START SELECTED TEXT

London-based horse-wrangling Swedish songstress Lisa Bouvier - or Lisa Westerlund as Ma and Pa W back near Malmo know her - has packed a lot of pop into her years: you’ve heard her solo material and maybe seen her at Indietracks and the NYC Popfest, but she is, or has been, a member of Sheeboes, Stars in Coma, The Pop Messengers, Lost Summer Kitten, The Medusa Snare, The What I Wanted To Do’s, and Satan and Megastar. And that’s not including her stint in a metal band. As far as recordings go, there’s a spontaneous and funny cassette single with Allt Ar Musik (on Fika Recordings, with obligatory free teabag and Scandicake recipe), and the self-released ‘Made in Hendon Cathedral’ single on which she channels her inner Joni Mitchell. She also released her full-length debut solo album Made in Lisa on Cath’n’Dad Records earlier this year (though she recorded it in Malmo two years ago). It’s highly recommended and you can find it on Bandcamp, where all proceeds from the record go to Popkollo, an organisation in Sweden running rock camps for teenage girls that Lisa feels strongly about. We spoke to Lisa – or rather, we listened to a torrent of excitable chatter about life, horses and indiepop - in Brixton in July 2012.

END SELECTED TEXT

= WHAT YOU NEED TO DO =
a – Using the profile of Lisa Bouvier, answer these:
(i) Which label released her debut solo album Made in Lisa?
(ii) In what city was that album recorded?
(iii) Where and when did the conversation with her take place?
b – Name every band that the Lisa Bouvier profile says she is or has been a member of.
c – Write the next few sentences of the profile of Lisa Bouvier, picking up after its final sentence.
The records that come next have no connection to the Lisa Bouvier profile.

START GIVEN RECORDS

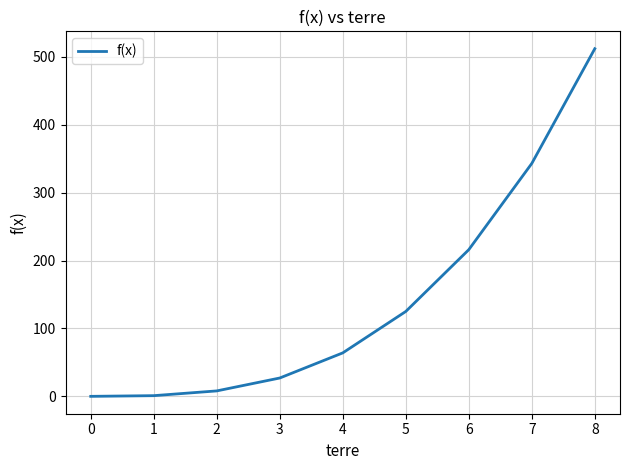

What is the difference between the maximum and minimum values?

512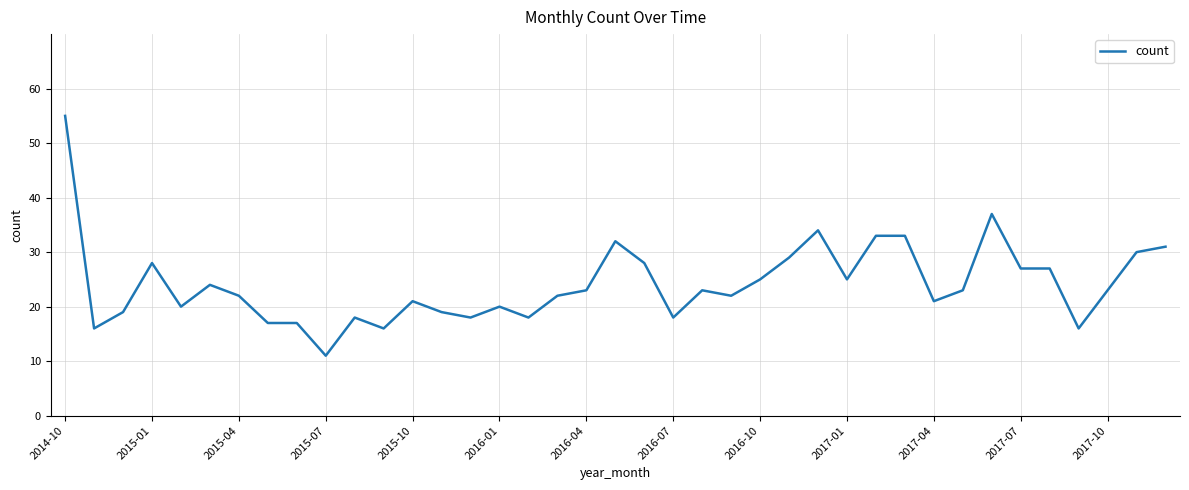

What is the smallest value displayed?

11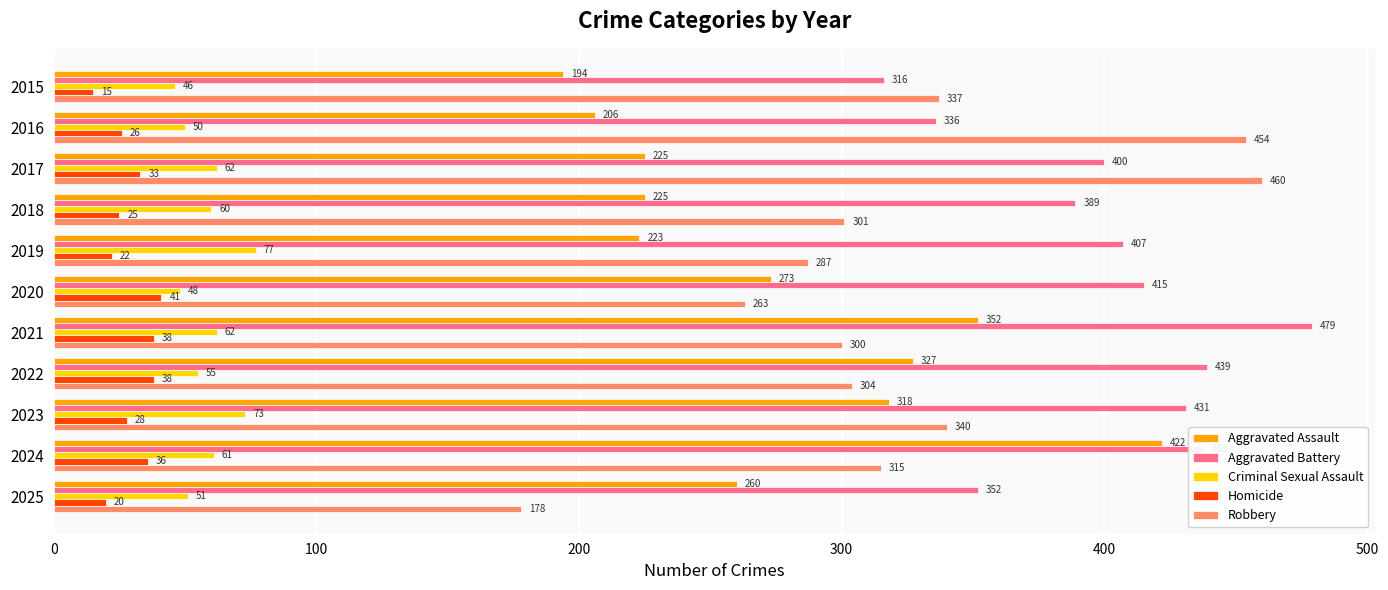

Is it true that Criminal Sexual Assault equals 51 at 2025?

True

END GIVEN RECORDS

= TASK ANSWERS =
a –
(i) Cath'n'Dad Records
(ii) Malmo
(iii) In Brixton, in July 2012

b – Sheeboes, Stars in Coma, The Pop Messengers, Lost Summer Kitten, The Medusa Snare, The What I Wanted To Do's, Satan and Megastar

c –
SXP: Where are you from?
Lisa: I’m from the South East corner of Sweden, quite close to Malmo - it’s about a one and a half hour train ride to Malmo. That’s where I started to go to…Debaser or something like that, trying to get into pubs when we were 17!
SXP: When did you first join a band?
Lisa: I was 17 – [it was] a proper girls’ band. We discovered it was only boys in all the bands so a girls’ band would be quite cool, and we just got together. We were really shit ‘cause we couldn’t play but we were really punk so it was good! And all of a sudden I got to do a documentary for the Swedish [TV channel] - like the BBC in Sweden – about this band, a 15 minute documentary, and it was live on national telly. This was when we’d actually played music for about 2 months, so it was quite a good start to the career!
SXP: What happened to that band?
Lisa: Two of the girls moved to London and left me and one other girl back in Sweden, and we started a band called Lost Summer Kitten. I don’t know if you’ve heard of them - they’re still going, as one of the girls that moved to London came back, and now she’s in Lost Summer Kitten and I’m in London, so it’s a good swap!
SXP: And when did you join Stars In Coma?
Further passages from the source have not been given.